- Born: 4 April 1955 (age 71)
- Education: National Institute of Technology, Tiruchirappalli Royal College Colombo
- Occupation: Chairman of MAS Holdings
- Years active: 1978 - present
- Employer: MAS Holdings
- Awards: Deshamanya

= Mahesh Amalean =

Sri Lankan engineer and industrialist

Deshamanya Mahesh Amalean (born 4 April 1955) is a Sri Lankan engineer and industrialist. He is the current Chairman of MAS Holdings.

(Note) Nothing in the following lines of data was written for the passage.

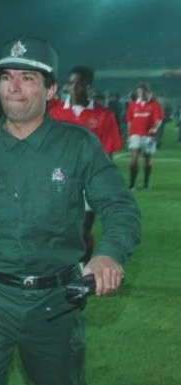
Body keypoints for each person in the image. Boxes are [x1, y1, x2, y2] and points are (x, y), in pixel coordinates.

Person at [0, 36, 141, 385]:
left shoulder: (78, 144)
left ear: (51, 89)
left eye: (28, 78)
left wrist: (109, 254)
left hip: (54, 301)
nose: (14, 87)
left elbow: (120, 206)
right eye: (7, 77)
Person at [49, 65, 123, 260]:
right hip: (60, 181)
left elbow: (108, 153)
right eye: (70, 83)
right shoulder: (54, 113)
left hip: (89, 180)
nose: (73, 87)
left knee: (84, 231)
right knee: (59, 231)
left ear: (89, 86)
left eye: (79, 83)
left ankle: (84, 268)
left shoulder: (104, 115)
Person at [125, 83, 164, 190]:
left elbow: (159, 119)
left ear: (148, 92)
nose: (141, 94)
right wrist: (128, 135)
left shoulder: (155, 104)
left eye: (143, 92)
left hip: (149, 136)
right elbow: (129, 121)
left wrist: (155, 128)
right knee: (134, 159)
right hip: (135, 135)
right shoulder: (133, 105)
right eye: (139, 92)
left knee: (147, 160)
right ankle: (132, 184)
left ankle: (146, 183)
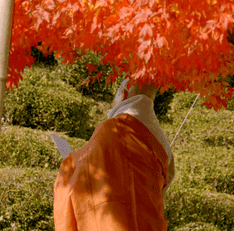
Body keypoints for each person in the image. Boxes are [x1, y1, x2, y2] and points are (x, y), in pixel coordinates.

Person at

==Early life and education==
Amalean was born to parents with Gujarati ancestry,. his father was in the family textile business. He studied at Royal College Colombo and graduated from Regional Engineering College, Tiruchirappalli (now known as National Institute of Technology, Tiruchirappalli) with a BTech degree in chemical engineering.

==Career==
Returning to Sri Lanka in 1978 Amalean took up the family businesses. Thereafter he started a manufacturing company with his brothers named Sigma Industries which began operations in Ratmalana, in August 1985. Moving into the apparel industry he founded MAS Holdings which is a leader in the apparel industry in Sri Lanka catering to major brands such as Victoria's Secret. For his contribution to Sri Lankan industry in 2005 he was conferred with the title of Deshamanya by the government of Sri Lanka.

In 2011, The Open University of Sri Lanka conferred an honorary doctorate (honoris causa) to Mahesh in recognition of his contribution to the country.

Amalean is also one of the five global business leaders recognised with a UN Award at the WEP’s inaugural Leadership Awards presentation where he received the award for Cultural Change for Empowerment. He is also the recipient of the CNBC-IIFA Global Leadership Award and is ranked amongst the Top 20 Progressive Asian Leaders by the World Business Magazine. In 2017, he won Global Businessman award of Ada Derana Sri Lankan of the Year.